Summer Teen Workshops were offered at multiple branches and consisted of three to five days of educational and engaging experiences for teens. The workshops covered a variety of topics, including improvisation, babysitting, film and media production, robotics, drones, gardening, veterinary science and photography. Teens were able to connect with other teens, build trusting and professional relationships with expert teachers, increase their awareness in the workshops’ subject matter and have fun in a safe space during the summer. Programming was made possible in part by the Summer Learning Resources Grant from the Young Adult Library Services Association and the Dollar General Literacy Foundation.
The Woodlawn Branch was the recipient of a Best Buy Community Grant that funded a Youth Speaks Out workshop series presented by Wide Angle Youth Media. Over the course of six sessions, high school students learned important 21st century technology skills, such as operating DSLR cameras, sound recording equipment and video editing software to create short films on the topic Why Black Lives Matter, tackling such topics as identity, stereotypes and racism.
The Hive at the Hereford Branch hosted the inaugural year of its Artist in Residence program. Four unique artists welcomed community members of all ages to experience art and music programs through engaging and hands-on opportunities. This program was generously sponsored by the Northern Baltimore County Art Foundation.
Opportunities for local independent authors and writing communities to come together were held on Indie Author Day in October and a Local Author Showcase in March. Indie Author Day, celebrated worldwide, featured opportunities for networking as well as sessions on marketing, social media tools and the importance of public speaking. The Local Author Showcase brought a crowd of readers together to meet several local authors and celebrate their work.

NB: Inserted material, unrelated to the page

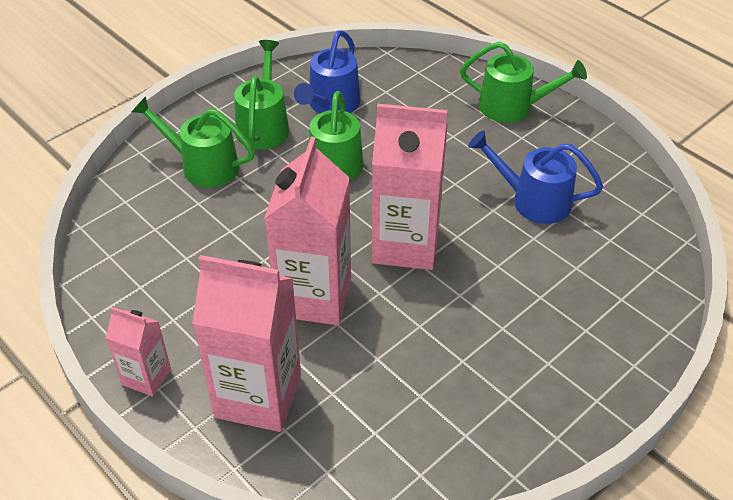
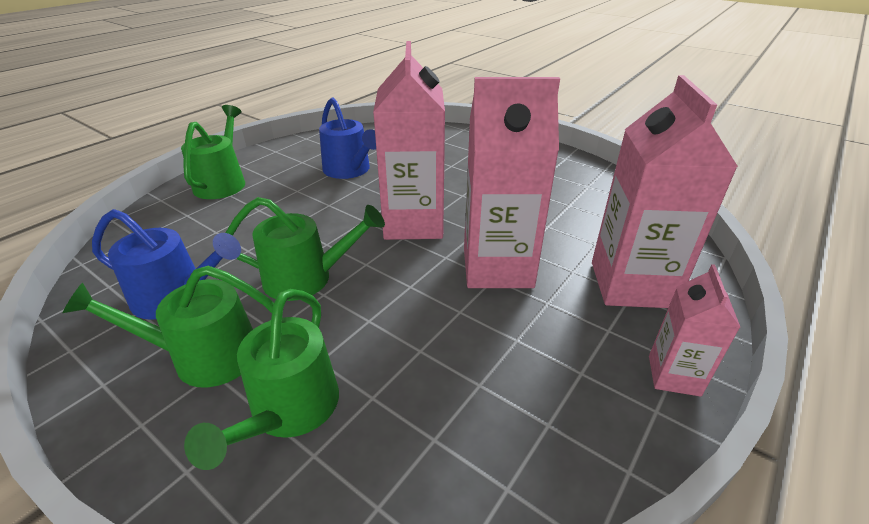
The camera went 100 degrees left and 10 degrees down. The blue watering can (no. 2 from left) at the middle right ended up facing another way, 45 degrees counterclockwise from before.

As part of the 2018 Summer Reading Challenge: Libraries Rock!, each branch took part in Make Music Day, a celebration of music held in more than 800 cities and 120 countries held annually on June 21. A wide variety of music genres, including classical, jazz, big band, hip hop and Afrobeat, were performed by local artists for the community to enjoy.
The COLAB at the Randallstown Branch hosted a virtual makerspace in partnership with software developer Hadar Silverman from Earthborn Interactive. Participants used virtual reality equipment, including a virtual wood lathe and computer numerical control machine, to create 3D printed projects to take home. Customers also had the opportunity to learn about software development as a career path.
Fiscal Year 2018 was about sharing our vision to engage and empower individuals for an inclusive and connected community. Our values guide our dedicated and passionate staff each and every day in our role as an instrument of democracy, and focus our commitment to positively impact the quality of life to the more than 800,000 Baltimore County residents and the 10 million visitors to our 19 branches, four bookmobiles and the virtual branch.